Currently, libevent supports /dev/poll, kqueue(2), POSIX select(2), Windows IOCP, poll(2), epoll(7) and Solaris event ports. It also has experimental support for real-time signals. The exposed event API is uniform over all of the supported platforms. As a result, libevent allows for portable application development and provides "the most scalable event notification mechanism available on an operating system".

Using callbacks on signals, libevent makes it possible to write "secure" signal handlers as none of the user supplied signal handling code runs in the signal's context.

libevent was created by Niels Provos, and is maintained primarily by Azat Khuzhin. It is released under a BSD license. The scalable input/output multiplexing techniques underlying libevent grew out of earlier research by Provos into Linux network server performance, including a redesigned poll() interface and an evaluation of the POSIX real-time signal API, described together with Chuck Lever at the 2000 USENIX Annual Technical Conference.

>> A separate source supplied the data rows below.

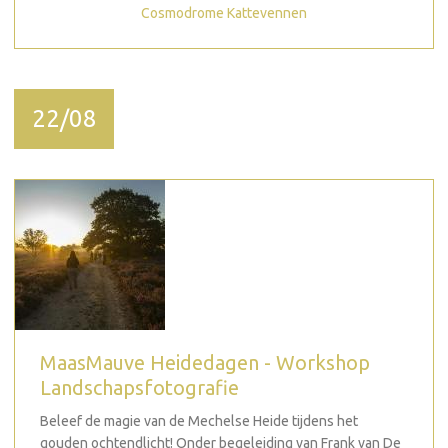
Cosmodrome Kattevennen
22/08
MaasMauve Heidedagen - Workshop
Landschapsfotografie
Beleef de magie van de Mechelse Heide tijdens het
gouden ochtendlicht! Onder begeleiding van Frank van De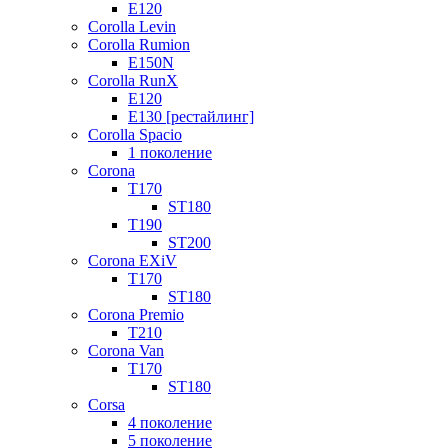
E120
Corolla Levin
Corolla Rumion
E150N
Corolla RunX
E120
E130 [рестайлинг]
Corolla Spacio
1 поколение
Corona
T170
ST180
T190
ST200
Corona EXiV
T170
ST180
Corona Premio
T210
Corona Van
T170
ST180
Corsa
4 поколение
5 поколение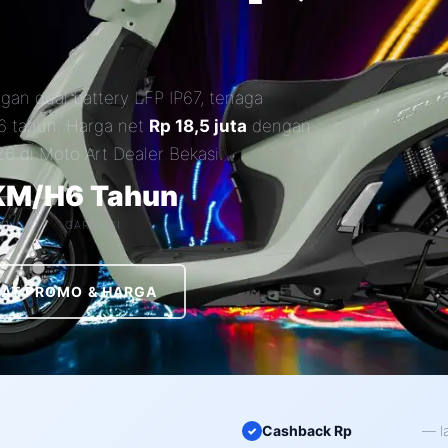
engan dual battery LFP IP67, tenaga
 6 tahun. Harga net
Rp 18,5 juta
dengan
6 di Moto Art Dealer Bekasi.
KM/H
6 Tahun
ED
GARANSI
HAT PROMO & HARGA
Cashback Rp
— l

Provos first presented libevent itself at the Libre Software Meeting in Metz, France, in July 2003.

== Notable applications ==

Some of the notable applications that take advantage of libevent are:

- Chromium: Google's open-source web browser
- memcached: a high-performance, distributed memory object caching system
- Transmission: a fast, easy, and free BitTorrent client
- NTP: the network time protocol that makes your clock right (uses libevent in SNTP)
- tmux: a terminal multiplexer
- Tor: an anonymous Internet communication system

== Alternatives ==
- libev
- libuv
- FAM
- Boost Asio

==Major version releases==
- libevent 2.1 was released on April 3, 2012.
- libevent 2.0 was released on April 17, 2009.
- libevent 1.4 was released on November 11, 2007.
- libevent 1.3 was released on February 15, 2007.
- libevent 1.2 was released on October 15, 2006.
- libevent 1.1 was released on May 14, 2005.